A tour of Twin Cities outdoor artworks would not be complete without a tribute to Prince. Esther Osayande's just-over-15-foot-tall purple raindrop towers over passersby at Farview Park in north Minneapolis (at the corner of Lyndale and 26th avenues N.). The sculpture has an opening in the middle so people can sit inside it, feeling the purple rain from deep within.
Bullying is the worst. To raise awareness, Christopheraaron Deanes worked with fifth-graders at Nellie Stone Johnson Elementary School in north Minneapolis on "The Big Book Project," located on the 26th Avenue Bikeway just three blocks west of the purple raindrop. Aimed at benefiting communities of color, the sculpture is a large-scale silver book held up by bronze hands; on the other side, yellow-painted pages share an illustrated version of the story.

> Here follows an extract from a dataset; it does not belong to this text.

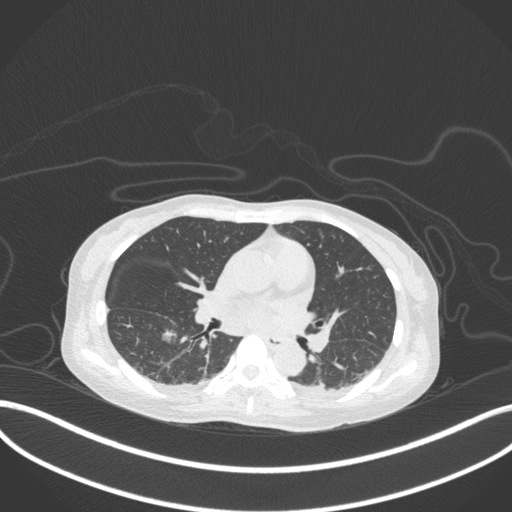
Chest CT, one axial slice; position 161 of 260 along the scan axis; 120 kVp; lung window (W 1500 / L -600 HU); 1 mm slice thickness; 512 × 512 image matrix. Patient: female, 44 years. Case-level facts recorded for this patient, not image findings: clinical TNM (as recorded): T1c N0 M0.
Outlined on this slice (bounding box drawn by a radiologist):
- lung tumour (recorded histology: adenocarcinoma): box from (x=160, y=321) to (x=179, y=347) px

Egyptian artist Salah Hammad's abstract sculpture "Family Hug," installed long before the pandemic made hugging unsafe, is located at the intersection of Mississippi River Boulevard and Woodlawn Avenue in St. Paul. Carved out of limestone, the familial moment is composed of three geometric shapes — a hook-like shape on its side, a torso-like piece standing upright, and a circular tree-stump-like object standing upright on the ground. One day we will embrace again.
Christopher Harrison's "Aqurbane," a 15-foot arch located at the northern gateway to Theodore Wirth Regional Park, Minneapolis' largest park, offers a dazzling entrance into this nature haven. Made of Corten steel, the archway is decorated with 65 patinated bronze and steel forms that reflect the natural and urban worlds. Squiggles, a sideways streetlight, a microorganism, a blob, a strange plant, circles on top of circles and more oddities enchant visitors.
At Silverwood Park in St. Anthony, just north of Minneapolis, 16 outdoor sculptures await. Minneapolis artist Asia Ward's "Wetland Grass," a big, solar-powered sculpture composed of green rods and purple-tinted bulbs, was inspired by the wetlands of Silver Lake, on the south side of the park at Silver Lake Road and County Road E. "Bio Scenic Travel Machine," a big silver orb by Sara Hanson, looks like an alien spaceship; peer inside for a kaleidoscopic view of the park's ecology and environment. Canadian-born artist Shyrina Rose's sculpture "Gentle Play," a big hunk of tree and branches, becomes its own playground by adding swings, rock-climbing pegs, and even a slide. The full list of sculptures is available at gis.threeriversparks.org.